I recall playing at one of the country clubs where my team was the visiting team. I knew my friend L was a member of the club and found out from the line-up sheet that we'd be playing her team. L has a very large personality so I assumed I'd either see or hear her as I approached the courts. Instead, she was nowhere to be found. I asked one of the ladies on her team if L was going to be playing so she reviewed the score sheet and assured me that L was playing line 2 and should be arriving shortly. She didn't tell me, however, that L would be arriving escorted by one of the club attendants. I heard her laughing from 200 yards away. When I saw her, she was on the passenger side of the golf cart trying hard not to spill the pitcher of Bloody Mary's while the bartender swerved his way through the parking lot.
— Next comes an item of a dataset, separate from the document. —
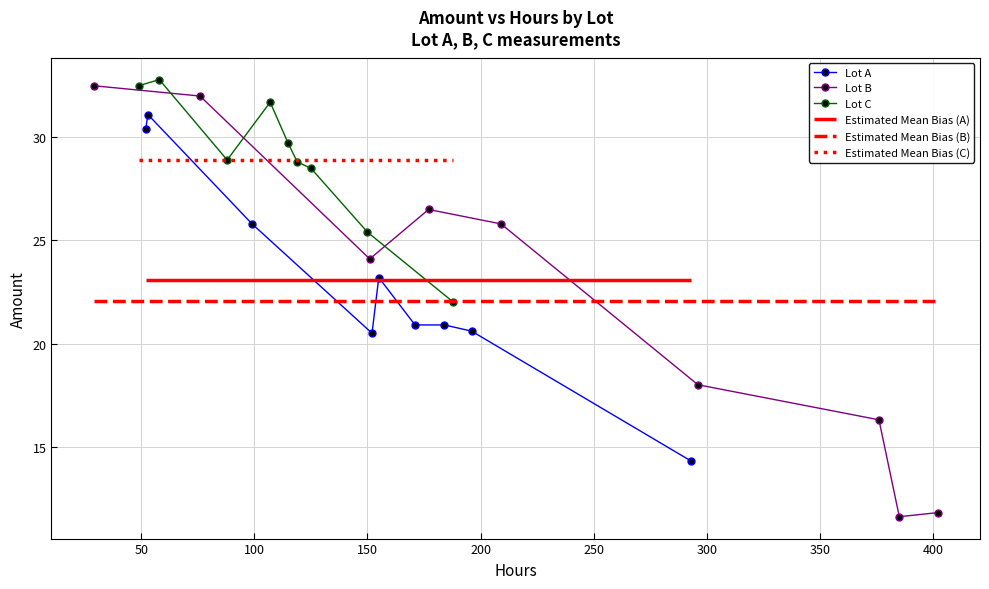

In Lot A, how many points are lower than both neighbors (excluding endpoints)?

1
"Hey! There you are!" She yelled out to me. "This is for all of us to share," as she lifted the pitcher, "But we can order more. Or they'll get you whatever you want from the bar!"
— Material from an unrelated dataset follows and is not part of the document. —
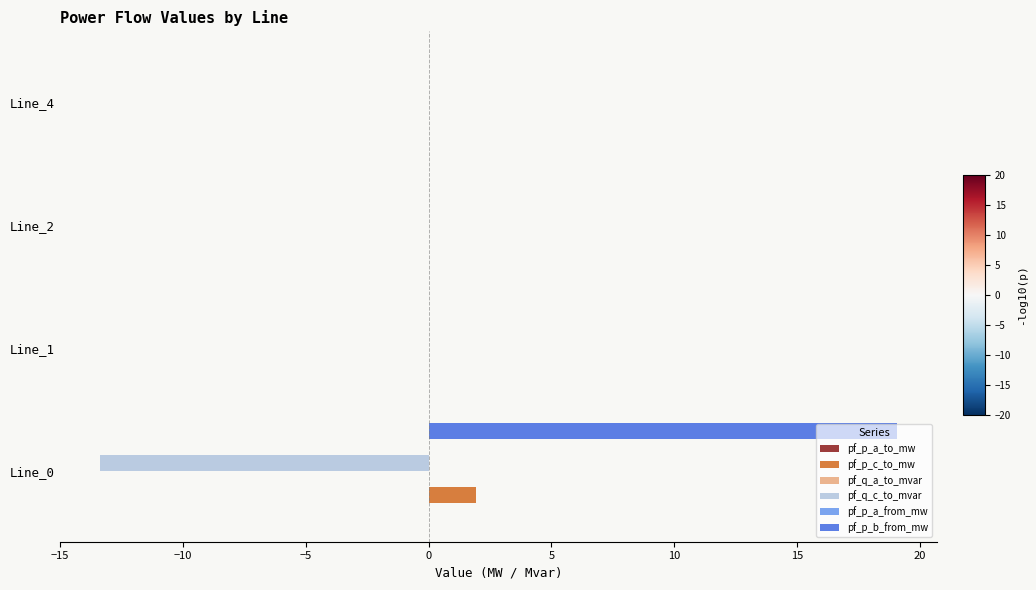

Which series has the largest total across all categories?

pf_p_b_from_mw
Did I mention that it was a Thursday morning and tennis matches around here start at 9 am?

As social as we ladies are, there is, however, another instance when spiritous beverages prove to be appropriate - anytime a clutch match is on the line and jitters need to be kept in check. I know, I know, it's just ladies' recreational tennis and we are supposed to be out there JUST having fun. But, I'm here to tell you that when we take to the courts an inner-warrior comes out. These ladies are fierce and consumed with an "all or nothing" attitude. At the really important events, the air is filled with a dense competitiveness that you could cut with a pairing knife, squeeze over a glass of ice, and douse it in vodka. We'd throw that baby down, wipe our mouths with the back of our hands, and toss the emptied glass aside just like we would eliminate every opponent. The same goes for even the ladies at the country clubs, with their Screwdriver and Prosecco hydration - no one wants to lose, we all want to win! So we'll do whatever we've got to do to finish our opponents. The first time I witnessed this remedy for anxiety was a couple of years ago at a playoff match when my teammate, G, told me that she needed to drink her beers before her opponent arrived. G plays singles which I played back in the day so I understand the level of stress and responsibility she felt to win her match. The win or loss is all on you. I told her to go for it! Hell, I'd be her personal barmaid if she asked because, in the end, all the wins matter!

I've witnessed the Fireball shots before a city semi-finals match, the 6-pack of the local IPA consumed during a match, and the vodka-sodas disguised as electrolyte fluid in a water-bottles. We all react as if it's a crazy idea to partake in an alcoholic beverage on the court but it's become so commonplace that I questioned an opponent who was drinking from a can I did not recognize. I thought it was probably a new-fangled hard-seltzer. "What are you drinking?" I asked.

"Celsius." She responded.

"Ah!" I offered with a knowing nod and a smirky smile. Kinda like a Truly?"

"It's not alcohol," she said condescendingly. "It's an energy drink that helps increase metabolism."